ACTIVITY: Each line below that contains the word "advanced" must be copied.

DATA SECTION:
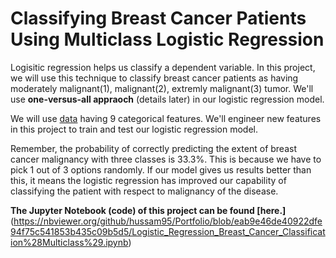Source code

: # Classifying Breast Cancer Patients Using Multiclass Logistic Regression
Logisitic regression helps us classify a dependent variable. In this project, we will use this technique to classify breast cancer patients as having moderately malignant(1), malignant(2), extremly malignant(3) tumor. We'll use **one-versus-all appraoch** (details later) in our logistic regression model.

We will use [data](https://archive.ics.uci.edu/ml/datasets/Breast+Cancer) having 9 categorical features. We'll engineer new features in this project to train and test our logistic regression model. 

Remember, the probability of correctly predicting the extent of breast cancer malignancy with three classes is 33.3%. This is because we have to pick 1 out of 3 options randomly. If our model gives us results better than this, it means the logistic regression has improved our capability of classifying the patient with respect to malignancy of the disease.

**The Jupyter Notebook (code) of this project can be found [here.]**(https://nbviewer.org/github/hussam95/Portfolio/blob/eab9e46de40922dfe94f75c541853b435c09b5d5/Logistic_Regression_Breast_Cancer_Classification%28Multiclass%29.ipynb)
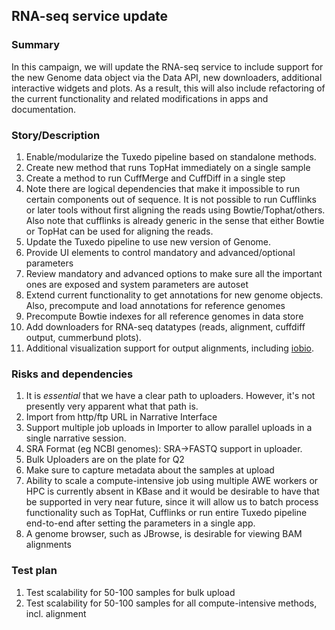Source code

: ## RNA-seq service update

### Summary
In this campaign, we will update the RNA-seq service to include support for the new Genome data object via the Data API, new downloaders, additional interactive widgets and plots. As a result, this will also include refactoring of the current functionality and related modifications in apps and documentation.

### Story/Description
1. Enable/modularize the Tuxedo pipeline based on standalone methods.
  1. Create new method that runs TopHat immediately on a single sample
  2. Create a method to run CuffMerge and CuffDiff in a single step
  3. Note there are logical dependencies that make it impossible to run certain components out of sequence. It is not possible to run Cufflinks or later tools without first aligning the reads using Bowtie/Tophat/others. Also note that cufflinks is already generic in the sense that either Bowtie or TopHat can be used for aligning the reads.
2. Update the Tuxedo pipeline to use new version of Genome.
3. Provide UI elements to control mandatory and advanced/optional parameters
  1. Review mandatory and advanced options to make sure all the important ones are exposed and system parameters are autoset
4. Extend current functionality to get annotations for new genome objects. Also, precompute and load annotations for reference genomes
5. Precompute Bowtie indexes for all reference genomes in data store
6. Add downloaders for RNA-seq datatypes (reads, alignment, cuffdiff output, cummerbund plots).
7. Additional visualization support for output alignments, including [iobio](http://bam.iobio.io/). 


### Risks and dependencies
1. It is *essential* that we have a clear path to uploaders. However, it's not presently very apparent what that path is.
  1. Import from http/ftp URL in Narrative Interface
  2. Support multiple job uploads in Importer to allow parallel uploads in a single narrative session.
  3. SRA Format (eg NCBI genomes): SRA->FASTQ support in uploader. 
2. Bulk Uploaders are on the plate for Q2
  1. Make sure to capture metadata about the samples at upload
3. Ability to scale a compute-intensive job using multiple AWE workers or HPC is currently absent in KBase and it would be desirable to have that be supported in very near future, since it will allow us to batch process functionality such as TopHat, Cufflinks or run entire Tuxedo pipeline end-to-end after setting the parameters in a single app.
4. A genome browser, such as JBrowse, is desirable for viewing BAM alignments


### Test plan
1. Test scalability for 50-100 samples for bulk upload
2. Test scalability for 50-100 samples for all compute-intensive methods, incl. alignment





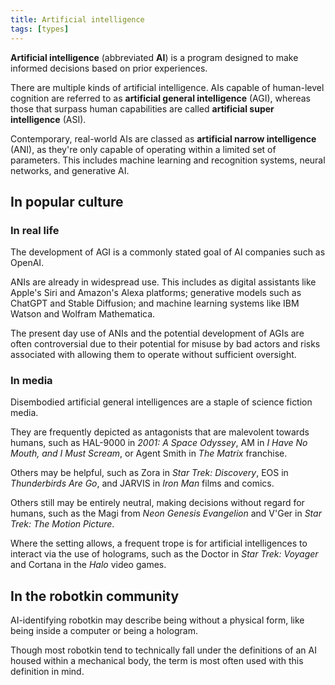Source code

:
 ```yaml
---
title: Artificial intelligence
tags: [types]
---
```


**Artificial intelligence** (abbreviated **AI**) is a program designed to make informed decisions based on prior experiences.

There are multiple kinds of artificial intelligence. AIs capable of human-level cognition are referred to as **artificial general intelligence** (AGI), whereas those that surpass human capabilities are called **artificial super intelligence** (ASI).

Contemporary, real-world AIs are classed as **artificial narrow intelligence** (ANI), as they're only capable of operating within a limited set of parameters. This includes machine learning and recognition systems, neural networks, and generative AI.

## In popular culture

### In real life

The development of AGI is a commonly stated goal of AI companies such as OpenAI.

ANIs are already in widespread use. This includes as digital assistants like Apple's Siri and Amazon's Alexa platforms; generative models such as ChatGPT and Stable Diffusion; and machine learning systems like IBM Watson and Wolfram Mathematica.

The present day use of ANIs and the potential development of AGIs are often controversial due to their potential for misuse by bad actors and risks associated with allowing them to operate without sufficient oversight.

### In media

Disembodied artificial general intelligences are a staple of science fiction media.

They are frequently depicted as antagonists that are malevolent towards humans, such as HAL-9000 in _2001: A Space Odyssey_, AM in _I Have No Mouth, and I Must Scream_, or Agent Smith in _The Matrix_ franchise.

Others may be helpful, such as Zora in _Star Trek: Discovery_, EOS in _Thunderbirds Are Go_, and JARVIS in _Iron Man_ films and comics.

Others still may be entirely neutral, making decisions without regard for humans, such as the Magi from _Neon Genesis Evangelion_ and V'Ger in _Star Trek: The Motion Picture_.

Where the setting allows, a frequent trope is for artificial intelligences to interact via the use of holograms, such as the Doctor in _Star Trek: Voyager_ and Cortana in the _Halo_ video games.

## In the robotkin community

AI-identifying robotkin may describe being without a physical form, like being inside a computer or being a hologram.

Though most robotkin tend to technically fall under the definitions of an AI housed within a mechanical body, the term is most often used with this definition in mind.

EXERCISE SOLUTION:
3. Provide UI elements to control mandatory and advanced/optional parameters
  1. Review mandatory and advanced options to make sure all the important ones are exposed and system parameters are autoset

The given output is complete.